Items listed in a dataset
----

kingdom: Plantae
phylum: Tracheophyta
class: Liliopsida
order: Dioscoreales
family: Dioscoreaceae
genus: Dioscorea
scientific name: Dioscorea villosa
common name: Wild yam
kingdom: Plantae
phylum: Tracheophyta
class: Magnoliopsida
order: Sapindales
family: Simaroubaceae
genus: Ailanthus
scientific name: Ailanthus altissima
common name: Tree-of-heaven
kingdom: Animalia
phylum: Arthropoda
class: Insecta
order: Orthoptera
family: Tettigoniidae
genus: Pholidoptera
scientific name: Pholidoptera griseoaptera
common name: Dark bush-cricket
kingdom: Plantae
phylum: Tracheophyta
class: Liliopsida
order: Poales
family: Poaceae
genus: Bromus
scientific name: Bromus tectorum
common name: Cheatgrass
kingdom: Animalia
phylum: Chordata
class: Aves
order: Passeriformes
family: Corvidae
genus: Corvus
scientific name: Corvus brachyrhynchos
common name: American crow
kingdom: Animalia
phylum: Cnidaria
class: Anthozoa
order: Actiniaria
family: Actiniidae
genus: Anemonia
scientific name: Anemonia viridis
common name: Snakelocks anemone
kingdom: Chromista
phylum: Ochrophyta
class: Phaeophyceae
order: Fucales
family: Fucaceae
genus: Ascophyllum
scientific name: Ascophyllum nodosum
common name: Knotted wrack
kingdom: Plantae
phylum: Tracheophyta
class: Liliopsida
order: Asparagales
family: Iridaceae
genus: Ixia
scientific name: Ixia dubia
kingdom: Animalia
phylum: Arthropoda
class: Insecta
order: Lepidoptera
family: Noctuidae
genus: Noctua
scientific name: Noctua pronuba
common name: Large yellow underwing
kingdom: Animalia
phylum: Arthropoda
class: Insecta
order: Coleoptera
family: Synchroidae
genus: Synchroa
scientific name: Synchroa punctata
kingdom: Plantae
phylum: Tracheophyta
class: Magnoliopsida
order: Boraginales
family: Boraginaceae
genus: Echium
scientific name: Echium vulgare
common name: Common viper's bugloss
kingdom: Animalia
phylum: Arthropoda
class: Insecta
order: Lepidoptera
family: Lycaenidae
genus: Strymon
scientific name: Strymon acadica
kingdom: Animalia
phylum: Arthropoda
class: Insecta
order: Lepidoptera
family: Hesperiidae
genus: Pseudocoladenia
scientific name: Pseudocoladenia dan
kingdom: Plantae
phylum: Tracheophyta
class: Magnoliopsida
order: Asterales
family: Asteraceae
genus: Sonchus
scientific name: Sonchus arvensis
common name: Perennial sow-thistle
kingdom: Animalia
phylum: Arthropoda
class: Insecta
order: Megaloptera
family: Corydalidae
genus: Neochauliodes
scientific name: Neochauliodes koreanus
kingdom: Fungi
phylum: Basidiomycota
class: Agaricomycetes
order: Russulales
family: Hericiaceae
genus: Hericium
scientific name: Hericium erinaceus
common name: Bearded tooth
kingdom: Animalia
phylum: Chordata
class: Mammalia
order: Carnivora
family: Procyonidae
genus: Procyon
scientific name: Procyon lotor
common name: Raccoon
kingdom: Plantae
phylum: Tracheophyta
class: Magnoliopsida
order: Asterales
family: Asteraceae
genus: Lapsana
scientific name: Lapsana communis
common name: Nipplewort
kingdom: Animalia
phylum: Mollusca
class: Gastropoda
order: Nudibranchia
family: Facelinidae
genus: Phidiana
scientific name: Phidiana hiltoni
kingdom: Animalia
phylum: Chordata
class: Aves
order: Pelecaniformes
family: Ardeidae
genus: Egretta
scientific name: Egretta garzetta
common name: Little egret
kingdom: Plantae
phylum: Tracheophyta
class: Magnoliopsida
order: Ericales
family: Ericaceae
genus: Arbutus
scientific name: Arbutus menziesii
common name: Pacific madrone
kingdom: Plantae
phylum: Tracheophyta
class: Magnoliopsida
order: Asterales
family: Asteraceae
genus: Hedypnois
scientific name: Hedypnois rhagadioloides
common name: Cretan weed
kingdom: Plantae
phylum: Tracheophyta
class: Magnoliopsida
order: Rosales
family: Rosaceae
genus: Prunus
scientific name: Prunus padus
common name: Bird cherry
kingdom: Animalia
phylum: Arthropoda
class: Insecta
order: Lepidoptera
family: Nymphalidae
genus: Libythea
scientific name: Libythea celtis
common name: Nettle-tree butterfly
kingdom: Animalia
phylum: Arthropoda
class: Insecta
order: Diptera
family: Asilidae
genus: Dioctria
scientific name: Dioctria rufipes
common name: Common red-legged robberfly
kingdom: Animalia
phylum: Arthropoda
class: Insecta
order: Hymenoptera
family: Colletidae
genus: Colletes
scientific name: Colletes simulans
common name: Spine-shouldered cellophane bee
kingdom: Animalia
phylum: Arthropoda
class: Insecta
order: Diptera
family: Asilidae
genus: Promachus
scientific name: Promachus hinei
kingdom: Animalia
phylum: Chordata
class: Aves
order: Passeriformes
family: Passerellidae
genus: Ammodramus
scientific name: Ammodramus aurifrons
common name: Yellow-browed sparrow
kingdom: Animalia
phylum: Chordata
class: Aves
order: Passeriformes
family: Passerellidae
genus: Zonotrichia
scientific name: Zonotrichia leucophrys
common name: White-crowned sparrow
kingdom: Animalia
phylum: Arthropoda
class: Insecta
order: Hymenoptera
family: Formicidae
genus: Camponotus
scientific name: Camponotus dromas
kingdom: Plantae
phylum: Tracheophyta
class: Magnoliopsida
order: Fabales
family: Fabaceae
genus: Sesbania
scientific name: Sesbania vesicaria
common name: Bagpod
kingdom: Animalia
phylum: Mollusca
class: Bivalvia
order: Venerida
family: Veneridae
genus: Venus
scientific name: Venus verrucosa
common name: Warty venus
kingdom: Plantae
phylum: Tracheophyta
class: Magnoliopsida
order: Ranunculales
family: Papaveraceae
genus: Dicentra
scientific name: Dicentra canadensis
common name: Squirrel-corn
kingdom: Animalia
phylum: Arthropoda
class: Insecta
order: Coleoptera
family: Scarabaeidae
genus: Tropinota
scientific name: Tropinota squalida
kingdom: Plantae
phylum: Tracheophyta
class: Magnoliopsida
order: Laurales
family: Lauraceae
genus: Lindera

----

Requirement: Return every line of the data above, unchanged and in the same order.

Solution:
kingdom: Plantae
phylum: Tracheophyta
class: Liliopsida
order: Dioscoreales
family: Dioscoreaceae
genus: Dioscorea
scientific name: Dioscorea villosa
common name: Wild yam
kingdom: Plantae
phylum: Tracheophyta
class: Magnoliopsida
order: Sapindales
family: Simaroubaceae
genus: Ailanthus
scientific name: Ailanthus altissima
common name: Tree-of-heaven
kingdom: Animalia
phylum: Arthropoda
class: Insecta
order: Orthoptera
family: Tettigoniidae
genus: Pholidoptera
scientific name: Pholidoptera griseoaptera
common name: Dark bush-cricket
kingdom: Plantae
phylum: Tracheophyta
class: Liliopsida
order: Poales
family: Poaceae
genus: Bromus
scientific name: Bromus tectorum
common name: Cheatgrass
kingdom: Animalia
phylum: Chordata
class: Aves
order: Passeriformes
family: Corvidae
genus: Corvus
scientific name: Corvus brachyrhynchos
common name: American crow
kingdom: Animalia
phylum: Cnidaria
class: Anthozoa
order: Actiniaria
family: Actiniidae
genus: Anemonia
scientific name: Anemonia viridis
common name: Snakelocks anemone
kingdom: Chromista
phylum: Ochrophyta
class: Phaeophyceae
order: Fucales
family: Fucaceae
genus: Ascophyllum
scientific name: Ascophyllum nodosum
common name: Knotted wrack
kingdom: Plantae
phylum: Tracheophyta
class: Liliopsida
order: Asparagales
family: Iridaceae
genus: Ixia
scientific name: Ixia dubia
kingdom: Animalia
phylum: Arthropoda
class: Insecta
order: Lepidoptera
family: Noctuidae
genus: Noctua
scientific name: Noctua pronuba
common name: Large yellow underwing
kingdom: Animalia
phylum: Arthropoda
class: Insecta
order: Coleoptera
family: Synchroidae
genus: Synchroa
scientific name: Synchroa punctata
kingdom: Plantae
phylum: Tracheophyta
class: Magnoliopsida
order: Boraginales
family: Boraginaceae
genus: Echium
scientific name: Echium vulgare
common name: Common viper's bugloss
kingdom: Animalia
phylum: Arthropoda
class: Insecta
order: Lepidoptera
family: Lycaenidae
genus: Strymon
scientific name: Strymon acadica
kingdom: Animalia
phylum: Arthropoda
class: Insecta
order: Lepidoptera
family: Hesperiidae
genus: Pseudocoladenia
scientific name: Pseudocoladenia dan
kingdom: Plantae
phylum: Tracheophyta
class: Magnoliopsida
order: Asterales
family: Asteraceae
genus: Sonchus
scientific name: Sonchus arvensis
common name: Perennial sow-thistle
kingdom: Animalia
phylum: Arthropoda
class: Insecta
order: Megaloptera
family: Corydalidae
genus: Neochauliodes
scientific name: Neochauliodes koreanus
kingdom: Fungi
phylum: Basidiomycota
class: Agaricomycetes
order: Russulales
family: Hericiaceae
genus: Hericium
scientific name: Hericium erinaceus
common name: Bearded tooth
kingdom: Animalia
phylum: Chordata
class: Mammalia
order: Carnivora
family: Procyonidae
genus: Procyon
scientific name: Procyon lotor
common name: Raccoon
kingdom: Plantae
phylum: Tracheophyta
class: Magnoliopsida
order: Asterales
family: Asteraceae
genus: Lapsana
scientific name: Lapsana communis
common name: Nipplewort
kingdom: Animalia
phylum: Mollusca
class: Gastropoda
order: Nudibranchia
family: Facelinidae
genus: Phidiana
scientific name: Phidiana hiltoni
kingdom: Animalia
phylum: Chordata
class: Aves
order: Pelecaniformes
family: Ardeidae
genus: Egretta
scientific name: Egretta garzetta
common name: Little egret
kingdom: Plantae
phylum: Tracheophyta
class: Magnoliopsida
order: Ericales
family: Ericaceae
genus: Arbutus
scientific name: Arbutus menziesii
common name: Pacific madrone
kingdom: Plantae
phylum: Tracheophyta
class: Magnoliopsida
order: Asterales
family: Asteraceae
genus: Hedypnois
scientific name: Hedypnois rhagadioloides
common name: Cretan weed
kingdom: Plantae
phylum: Tracheophyta
class: Magnoliopsida
order: Rosales
family: Rosaceae
genus: Prunus
scientific name: Prunus padus
common name: Bird cherry
kingdom: Animalia
phylum: Arthropoda
class: Insecta
order: Lepidoptera
family: Nymphalidae
genus: Libythea
scientific name: Libythea celtis
common name: Nettle-tree butterfly
kingdom: Animalia
phylum: Arthropoda
class: Insecta
order: Diptera
family: Asilidae
genus: Dioctria
scientific name: Dioctria rufipes
common name: Common red-legged robberfly
kingdom: Animalia
phylum: Arthropoda
class: Insecta
order: Hymenoptera
family: Colletidae
genus: Colletes
scientific name: Colletes simulans
common name: Spine-shouldered cellophane bee
kingdom: Animalia
phylum: Arthropoda
class: Insecta
order: Diptera
family: Asilidae
genus: Promachus
scientific name: Promachus hinei
kingdom: Animalia
phylum: Chordata
class: Aves
order: Passeriformes
family: Passerellidae
genus: Ammodramus
scientific name: Ammodramus aurifrons
common name: Yellow-browed sparrow
kingdom: Animalia
phylum: Chordata
class: Aves
order: Passeriformes
family: Passerellidae
genus: Zonotrichia
scientific name: Zonotrichia leucophrys
common name: White-crowned sparrow
kingdom: Animalia
phylum: Arthropoda
class: Insecta
order: Hymenoptera
family: Formicidae
genus: Camponotus
scientific name: Camponotus dromas
kingdom: Plantae
phylum: Tracheophyta
class: Magnoliopsida
order: Fabales
family: Fabaceae
genus: Sesbania
scientific name: Sesbania vesicaria
common name: Bagpod
kingdom: Animalia
phylum: Mollusca
class: Bivalvia
order: Venerida
family: Veneridae
genus: Venus
scientific name: Venus verrucosa
common name: Warty venus
kingdom: Plantae
phylum: Tracheophyta
class: Magnoliopsida
order: Ranunculales
family: Papaveraceae
genus: Dicentra
scientific name: Dicentra canadensis
common name: Squirrel-corn
kingdom: Animalia
phylum: Arthropoda
class: Insecta
order: Coleoptera
family: Scarabaeidae
genus: Tropinota
scientific name: Tropinota squalida
kingdom: Plantae
phylum: Tracheophyta
class: Magnoliopsida
order: Laurales
family: Lauraceae
genus: Lindera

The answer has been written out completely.